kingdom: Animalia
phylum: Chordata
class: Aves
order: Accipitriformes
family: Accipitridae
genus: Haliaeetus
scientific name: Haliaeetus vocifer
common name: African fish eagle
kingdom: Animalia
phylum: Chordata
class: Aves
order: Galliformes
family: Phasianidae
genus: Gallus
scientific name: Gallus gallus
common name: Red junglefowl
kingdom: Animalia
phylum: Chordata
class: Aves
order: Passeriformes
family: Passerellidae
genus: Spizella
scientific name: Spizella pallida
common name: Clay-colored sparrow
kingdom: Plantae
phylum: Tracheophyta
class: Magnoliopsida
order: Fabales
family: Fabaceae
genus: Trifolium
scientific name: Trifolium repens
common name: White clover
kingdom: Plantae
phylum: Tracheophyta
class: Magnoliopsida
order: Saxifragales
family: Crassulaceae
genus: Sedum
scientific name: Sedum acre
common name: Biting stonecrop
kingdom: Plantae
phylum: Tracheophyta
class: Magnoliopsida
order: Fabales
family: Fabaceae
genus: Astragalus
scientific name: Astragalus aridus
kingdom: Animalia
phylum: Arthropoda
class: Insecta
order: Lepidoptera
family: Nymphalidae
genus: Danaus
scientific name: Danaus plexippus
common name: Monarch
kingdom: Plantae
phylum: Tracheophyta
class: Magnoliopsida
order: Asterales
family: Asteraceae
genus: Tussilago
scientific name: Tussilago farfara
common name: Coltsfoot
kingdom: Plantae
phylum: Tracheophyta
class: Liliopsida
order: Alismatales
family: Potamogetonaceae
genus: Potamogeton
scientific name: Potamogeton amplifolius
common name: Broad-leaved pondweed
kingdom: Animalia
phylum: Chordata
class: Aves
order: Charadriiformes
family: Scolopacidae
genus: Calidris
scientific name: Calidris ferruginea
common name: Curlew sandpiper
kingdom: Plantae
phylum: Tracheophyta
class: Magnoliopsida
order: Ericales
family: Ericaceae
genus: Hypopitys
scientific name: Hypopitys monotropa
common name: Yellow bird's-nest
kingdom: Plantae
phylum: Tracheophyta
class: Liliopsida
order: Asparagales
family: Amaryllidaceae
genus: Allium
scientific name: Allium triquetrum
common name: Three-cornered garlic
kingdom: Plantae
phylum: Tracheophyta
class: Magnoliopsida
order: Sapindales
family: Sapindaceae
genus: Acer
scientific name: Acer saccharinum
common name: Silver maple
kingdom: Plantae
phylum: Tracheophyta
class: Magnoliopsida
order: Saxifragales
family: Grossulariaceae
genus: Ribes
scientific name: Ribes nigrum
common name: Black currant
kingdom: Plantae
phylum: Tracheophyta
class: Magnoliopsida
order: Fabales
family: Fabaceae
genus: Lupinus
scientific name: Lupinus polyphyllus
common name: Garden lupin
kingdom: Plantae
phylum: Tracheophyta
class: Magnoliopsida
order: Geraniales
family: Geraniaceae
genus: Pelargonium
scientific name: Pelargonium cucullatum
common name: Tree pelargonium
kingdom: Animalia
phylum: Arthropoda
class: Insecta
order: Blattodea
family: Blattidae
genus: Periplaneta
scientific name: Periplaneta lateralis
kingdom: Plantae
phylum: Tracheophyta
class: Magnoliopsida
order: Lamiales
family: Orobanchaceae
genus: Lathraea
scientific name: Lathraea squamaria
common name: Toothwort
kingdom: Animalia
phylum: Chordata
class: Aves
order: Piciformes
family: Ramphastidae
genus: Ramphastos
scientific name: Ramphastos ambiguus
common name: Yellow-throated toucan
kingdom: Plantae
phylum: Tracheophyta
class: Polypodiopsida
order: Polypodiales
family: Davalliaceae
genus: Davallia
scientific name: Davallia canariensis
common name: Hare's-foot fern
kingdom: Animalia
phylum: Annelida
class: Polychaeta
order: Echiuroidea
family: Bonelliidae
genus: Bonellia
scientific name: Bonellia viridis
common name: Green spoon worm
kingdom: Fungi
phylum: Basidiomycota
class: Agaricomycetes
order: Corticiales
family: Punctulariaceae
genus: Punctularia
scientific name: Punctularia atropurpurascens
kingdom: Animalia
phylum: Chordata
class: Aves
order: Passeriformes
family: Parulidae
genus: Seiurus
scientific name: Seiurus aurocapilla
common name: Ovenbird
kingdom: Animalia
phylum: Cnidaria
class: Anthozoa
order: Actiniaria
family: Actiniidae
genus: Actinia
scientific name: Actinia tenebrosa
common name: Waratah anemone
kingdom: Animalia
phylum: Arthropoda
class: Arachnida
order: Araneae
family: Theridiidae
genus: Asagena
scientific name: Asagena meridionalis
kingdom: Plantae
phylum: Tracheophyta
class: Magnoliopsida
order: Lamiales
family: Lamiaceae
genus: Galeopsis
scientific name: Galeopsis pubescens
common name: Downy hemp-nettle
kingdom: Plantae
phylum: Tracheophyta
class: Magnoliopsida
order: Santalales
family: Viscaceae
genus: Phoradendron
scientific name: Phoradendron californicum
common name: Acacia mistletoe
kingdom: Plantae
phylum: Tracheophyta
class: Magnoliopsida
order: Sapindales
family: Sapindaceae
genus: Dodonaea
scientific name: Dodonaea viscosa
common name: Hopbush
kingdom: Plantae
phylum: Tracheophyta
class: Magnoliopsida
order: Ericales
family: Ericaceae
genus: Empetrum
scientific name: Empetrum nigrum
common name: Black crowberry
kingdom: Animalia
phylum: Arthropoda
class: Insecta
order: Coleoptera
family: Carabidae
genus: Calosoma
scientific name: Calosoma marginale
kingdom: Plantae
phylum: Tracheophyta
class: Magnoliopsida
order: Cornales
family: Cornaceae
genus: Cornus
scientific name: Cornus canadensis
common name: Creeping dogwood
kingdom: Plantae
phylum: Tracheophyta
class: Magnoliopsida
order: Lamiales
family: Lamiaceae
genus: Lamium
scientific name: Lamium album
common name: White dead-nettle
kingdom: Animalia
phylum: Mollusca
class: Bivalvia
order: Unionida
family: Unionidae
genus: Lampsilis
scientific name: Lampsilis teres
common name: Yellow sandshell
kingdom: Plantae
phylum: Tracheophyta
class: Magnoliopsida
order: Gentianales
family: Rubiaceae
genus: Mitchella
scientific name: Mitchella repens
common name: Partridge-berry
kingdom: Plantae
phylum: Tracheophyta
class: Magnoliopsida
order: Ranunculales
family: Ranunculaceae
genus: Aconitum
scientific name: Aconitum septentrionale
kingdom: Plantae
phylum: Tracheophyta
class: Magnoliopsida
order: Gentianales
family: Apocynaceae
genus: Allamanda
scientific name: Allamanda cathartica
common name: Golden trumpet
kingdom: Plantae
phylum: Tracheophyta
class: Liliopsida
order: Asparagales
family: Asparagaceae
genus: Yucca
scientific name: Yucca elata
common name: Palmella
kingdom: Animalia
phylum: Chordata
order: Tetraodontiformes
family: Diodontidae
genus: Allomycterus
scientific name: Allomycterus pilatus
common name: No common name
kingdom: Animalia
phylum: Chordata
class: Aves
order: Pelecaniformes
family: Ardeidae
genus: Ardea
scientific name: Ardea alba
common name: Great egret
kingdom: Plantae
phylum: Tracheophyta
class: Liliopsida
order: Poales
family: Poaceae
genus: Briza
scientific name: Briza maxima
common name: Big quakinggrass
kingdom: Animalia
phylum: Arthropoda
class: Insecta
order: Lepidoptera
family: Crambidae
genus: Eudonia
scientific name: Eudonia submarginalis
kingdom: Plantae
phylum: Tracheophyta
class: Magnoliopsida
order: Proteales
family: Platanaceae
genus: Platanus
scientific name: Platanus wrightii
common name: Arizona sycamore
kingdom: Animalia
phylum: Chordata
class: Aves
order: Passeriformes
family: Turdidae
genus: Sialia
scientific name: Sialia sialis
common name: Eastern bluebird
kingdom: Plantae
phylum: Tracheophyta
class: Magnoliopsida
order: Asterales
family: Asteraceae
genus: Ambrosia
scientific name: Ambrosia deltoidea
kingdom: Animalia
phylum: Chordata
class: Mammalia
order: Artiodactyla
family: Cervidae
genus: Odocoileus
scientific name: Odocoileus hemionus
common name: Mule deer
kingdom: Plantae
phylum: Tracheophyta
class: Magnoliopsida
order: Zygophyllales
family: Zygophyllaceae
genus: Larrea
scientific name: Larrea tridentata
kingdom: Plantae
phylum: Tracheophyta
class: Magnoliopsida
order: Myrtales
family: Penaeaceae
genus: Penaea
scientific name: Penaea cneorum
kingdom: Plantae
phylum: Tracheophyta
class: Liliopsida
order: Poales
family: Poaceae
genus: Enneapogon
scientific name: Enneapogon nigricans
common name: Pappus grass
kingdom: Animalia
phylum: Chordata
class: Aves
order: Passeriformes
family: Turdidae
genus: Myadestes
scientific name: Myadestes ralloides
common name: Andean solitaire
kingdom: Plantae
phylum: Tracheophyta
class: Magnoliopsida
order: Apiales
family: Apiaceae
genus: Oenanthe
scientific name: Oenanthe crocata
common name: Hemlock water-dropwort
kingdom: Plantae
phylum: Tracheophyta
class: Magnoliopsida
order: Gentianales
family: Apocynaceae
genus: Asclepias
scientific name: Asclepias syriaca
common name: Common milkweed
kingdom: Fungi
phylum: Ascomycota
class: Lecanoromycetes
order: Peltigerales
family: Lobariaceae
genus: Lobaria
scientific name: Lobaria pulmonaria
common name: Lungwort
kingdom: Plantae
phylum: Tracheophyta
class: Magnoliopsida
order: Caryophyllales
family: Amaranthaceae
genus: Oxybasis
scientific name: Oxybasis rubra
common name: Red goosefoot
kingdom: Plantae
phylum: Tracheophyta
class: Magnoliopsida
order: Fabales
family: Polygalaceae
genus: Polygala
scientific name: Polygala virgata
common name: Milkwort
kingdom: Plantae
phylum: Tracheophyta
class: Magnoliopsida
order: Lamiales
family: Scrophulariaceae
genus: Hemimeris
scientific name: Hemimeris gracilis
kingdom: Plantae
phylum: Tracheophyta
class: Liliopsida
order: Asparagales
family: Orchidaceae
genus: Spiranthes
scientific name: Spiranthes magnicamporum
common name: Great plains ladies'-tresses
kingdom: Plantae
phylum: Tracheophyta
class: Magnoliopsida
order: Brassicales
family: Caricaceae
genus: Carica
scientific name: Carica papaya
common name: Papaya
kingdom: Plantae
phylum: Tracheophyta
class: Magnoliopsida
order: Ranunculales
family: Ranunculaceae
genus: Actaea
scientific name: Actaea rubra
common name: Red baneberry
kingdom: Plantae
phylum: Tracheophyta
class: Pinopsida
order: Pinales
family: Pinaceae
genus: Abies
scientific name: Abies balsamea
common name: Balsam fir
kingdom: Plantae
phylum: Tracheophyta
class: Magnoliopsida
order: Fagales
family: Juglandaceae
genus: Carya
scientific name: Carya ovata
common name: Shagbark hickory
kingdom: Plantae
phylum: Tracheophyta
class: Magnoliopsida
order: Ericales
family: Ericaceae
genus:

> [Problem details]: Please format the part of the listing above that opens with the line containing "genus: Odocoileus" and closes with the line containing "order: Caryophyllales" as a numbered list, leaving out any blank lines.

> [Solution to this problem]:
1. genus: Odocoileus
2. scientific name: Odocoileus hemionus
3. common name: Mule deer
4. kingdom: Plantae
5. phylum: Tracheophyta
6. class: Magnoliopsida
7. order: Zygophyllales
8. family: Zygophyllaceae
9. genus: Larrea
10. scientific name: Larrea tridentata
11. kingdom: Plantae
12. phylum: Tracheophyta
13. class: Magnoliopsida
14. order: Myrtales
15. family: Penaeaceae
16. genus: Penaea
17. scientific name: Penaea cneorum
18. kingdom: Plantae
19. phylum: Tracheophyta
20. class: Liliopsida
21. order: Poales
22. family: Poaceae
23. genus: Enneapogon
24. scientific name: Enneapogon nigricans
25. common name: Pappus grass
26. kingdom: Animalia
27. phylum: Chordata
28. class: Aves
29. order: Passeriformes
30. family: Turdidae
31. genus: Myadestes
32. scientific name: Myadestes ralloides
33. common name: Andean solitaire
34. kingdom: Plantae
35. phylum: Tracheophyta
36. class: Magnoliopsida
37. order: Apiales
38. family: Apiaceae
39. genus: Oenanthe
40. scientific name: Oenanthe crocata
41. common name: Hemlock water-dropwort
42. kingdom: Plantae
43. phylum: Tracheophyta
44. class: Magnoliopsida
45. order: Gentianales
46. family: Apocynaceae
47. genus: Asclepias
48. scientific name: Asclepias syriaca
49. common name: Common milkweed
50. kingdom: Fungi
51. phylum: Ascomycota
52. class: Lecanoromycetes
53. order: Peltigerales
54. family: Lobariaceae
55. genus: Lobaria
56. scientific name: Lobaria pulmonaria
57. common name: Lungwort
58. kingdom: Plantae
59. phylum: Tracheophyta
60. class: Magnoliopsida
61. order: Caryophyllales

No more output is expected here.